The uniqueness check reduces the speed of inserting records. You can disable the uniqueness check before inserting records and enable it after data is inserted. SET UNIQUE_CHECKS = 0; SET UNIQUE_CHECKS = 1;

3.1.3. Batch Inserting Data* * * *

When inserting data, you can use an INSERT statement to INSERT one or more data. The second method inserts faster than the first method.

3.1.4. The use of the LOAD DATA INFILE* * * *

When you need to import DATA in batches, the LOAD DATA INFILE statement is much faster than the INSERT statement.

 InnoDB* * * *

3.1.5. Disable uniqueness checking* * * *

1.1.1 Perform a check to disable foreign keys before Data insertion and restore data after data insertion to provide data insertion speed.

Disable: SET foreign_key_checks = 0; Enable: SET foreign_key_checks = 1; . Disable foreign key check ****

1.1.2. Disable automatic submission* * * *

Automatic commit of prohibited transactions before data insertion and recovery after data insertion can improve the insertion speed.
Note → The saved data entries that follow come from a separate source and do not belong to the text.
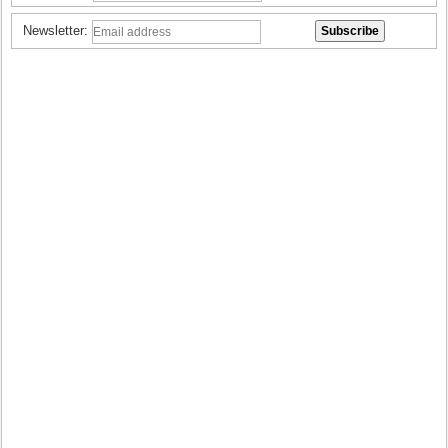
Newsletter:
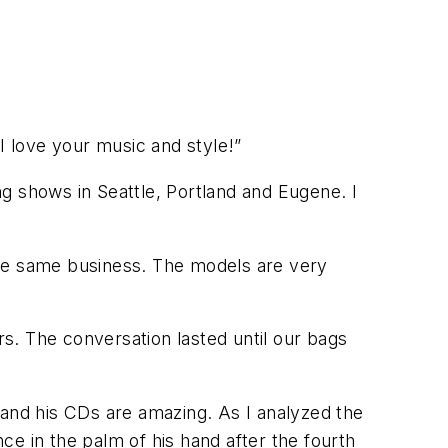
I love your music and style!”
g shows in Seattle, Portland and Eugene. I
the same business. The models are very
rs. The conversation lasted until our bags
io and his CDs are amazing. As I analyzed the
e in the palm of his hand after the fourth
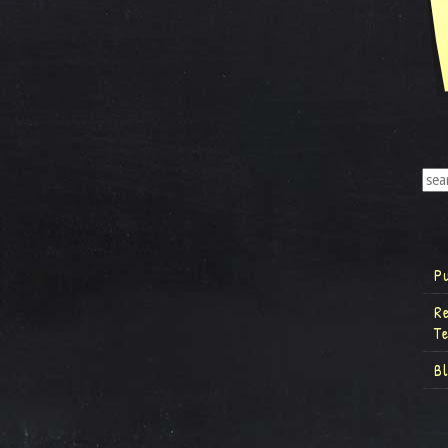
P
R
T
B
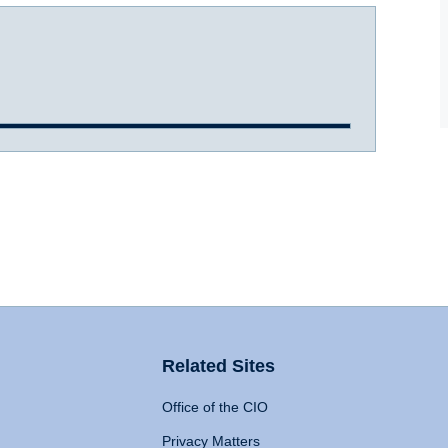
Related Sites
Office of the CIO
Privacy Matters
Disable: SET autocommit = 0; SET autocommit = 1;

4. Server optimization* * * *

4.1. Optimizing server hardwareThe hardware performance of **** server directly determines the performance of MySQL database. The performance bottleneck of hardware directly determines the running speed and efficiency of MySQL database.

Consider the following aspects: 1. Configure a large memory. Large enough memory is one of the ways to improve the performance of MySQL database. Memory uses much faster I/O than hard disks. Therefore, the system buffer capacity can be increased to keep data in memory for a longer time, reducing disk I/O. 2. Configure high-speed disks, such as SSDS. 3. Allocate disk I/O to multiple devices to reduce resource competition and improve parallel operation capability. 4, configure multi-core processor, MySQL is multi-threaded database, multi-processor can improve the ability to execute multiple threads at the same time.

1.1. Optimize MySQL parameters* * * *

By optimizing the parameters of MySQL, resource utilization can be improved and MySQL server performance can be improved. Mysqld = mysqld; mysqld = mysqld; mysqld = mysqld; Requirement: must memorize at least 3.